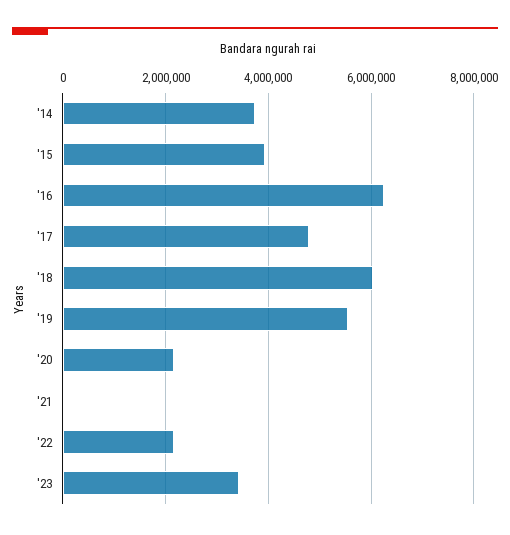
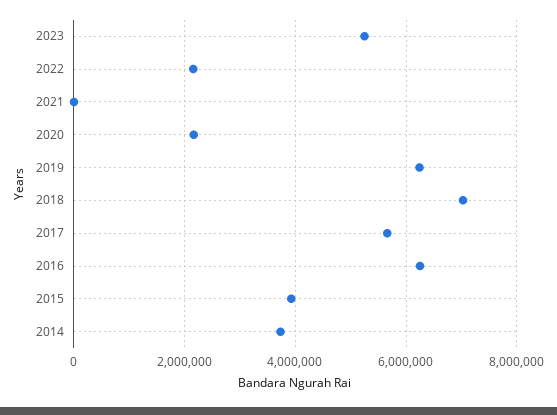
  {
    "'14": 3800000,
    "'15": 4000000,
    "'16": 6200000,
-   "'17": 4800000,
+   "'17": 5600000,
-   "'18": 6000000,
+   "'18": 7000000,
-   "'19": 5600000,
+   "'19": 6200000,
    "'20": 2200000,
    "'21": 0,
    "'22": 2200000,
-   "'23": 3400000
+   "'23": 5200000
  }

* * *

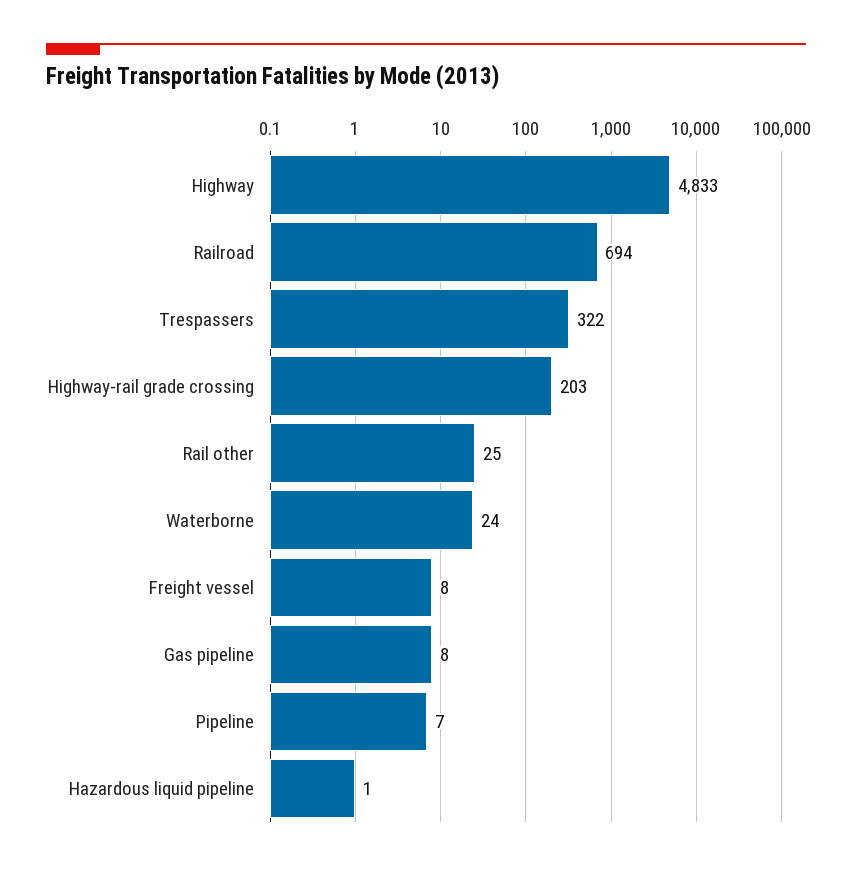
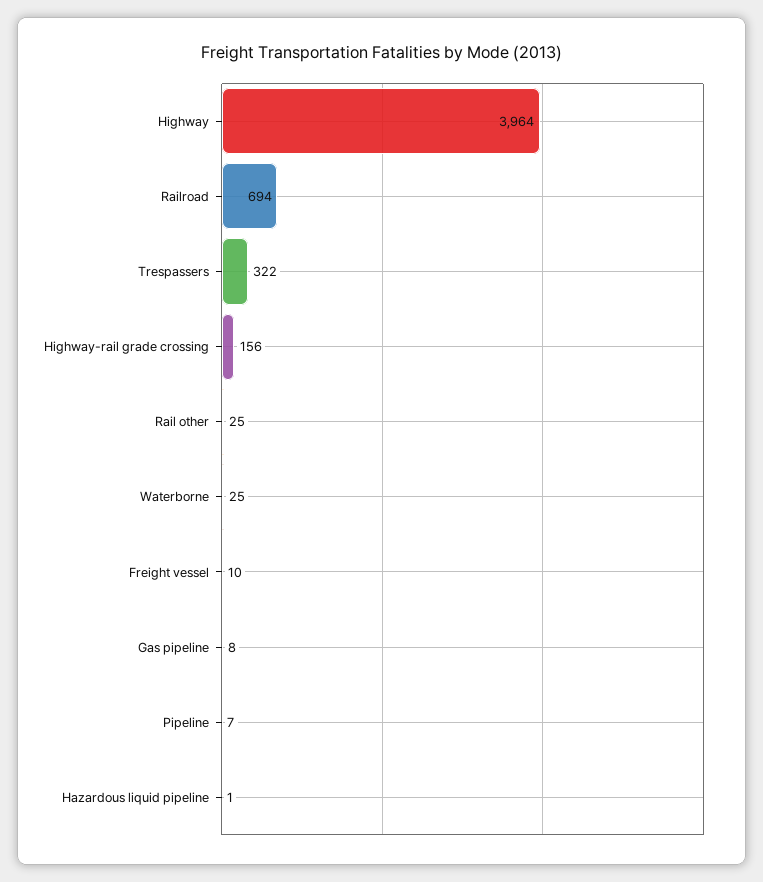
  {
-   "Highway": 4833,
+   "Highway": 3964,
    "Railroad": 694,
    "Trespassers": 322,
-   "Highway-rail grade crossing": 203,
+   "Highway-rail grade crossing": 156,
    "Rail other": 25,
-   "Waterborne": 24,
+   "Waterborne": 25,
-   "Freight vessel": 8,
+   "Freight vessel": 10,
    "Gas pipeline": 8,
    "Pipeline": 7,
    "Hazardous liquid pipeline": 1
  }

---

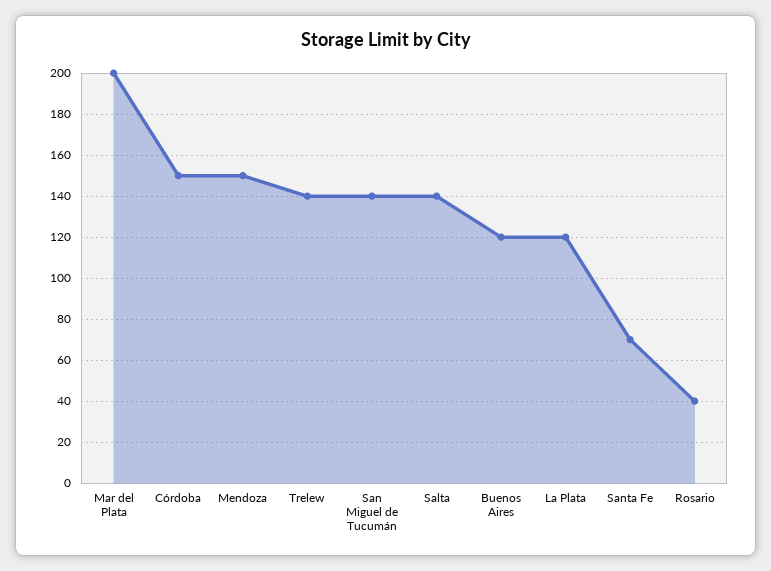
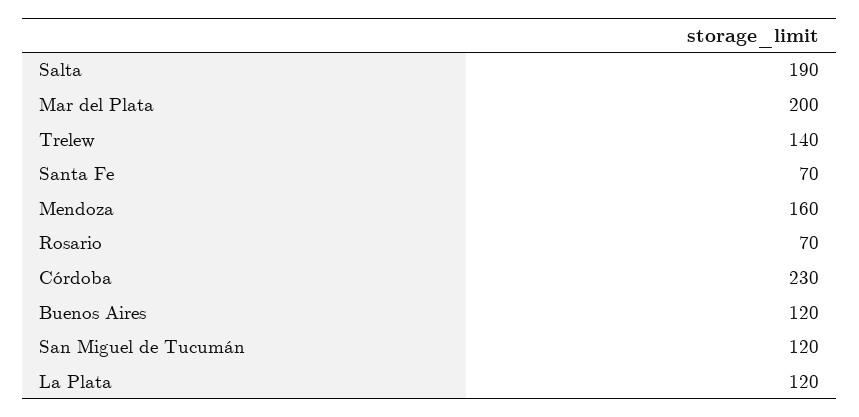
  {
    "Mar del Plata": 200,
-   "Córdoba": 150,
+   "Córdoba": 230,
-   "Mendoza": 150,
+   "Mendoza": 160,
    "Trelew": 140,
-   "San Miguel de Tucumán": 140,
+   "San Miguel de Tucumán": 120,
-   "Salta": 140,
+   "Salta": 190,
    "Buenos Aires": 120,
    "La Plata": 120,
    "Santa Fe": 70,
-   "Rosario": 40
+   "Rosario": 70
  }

- [EXERCISE REQUIREMENTS]
When a line in the listing above holds the word "grade", copy it.

- [ANSWER SECTION]
-   "Highway-rail grade crossing": 203,
+   "Highway-rail grade crossing": 156,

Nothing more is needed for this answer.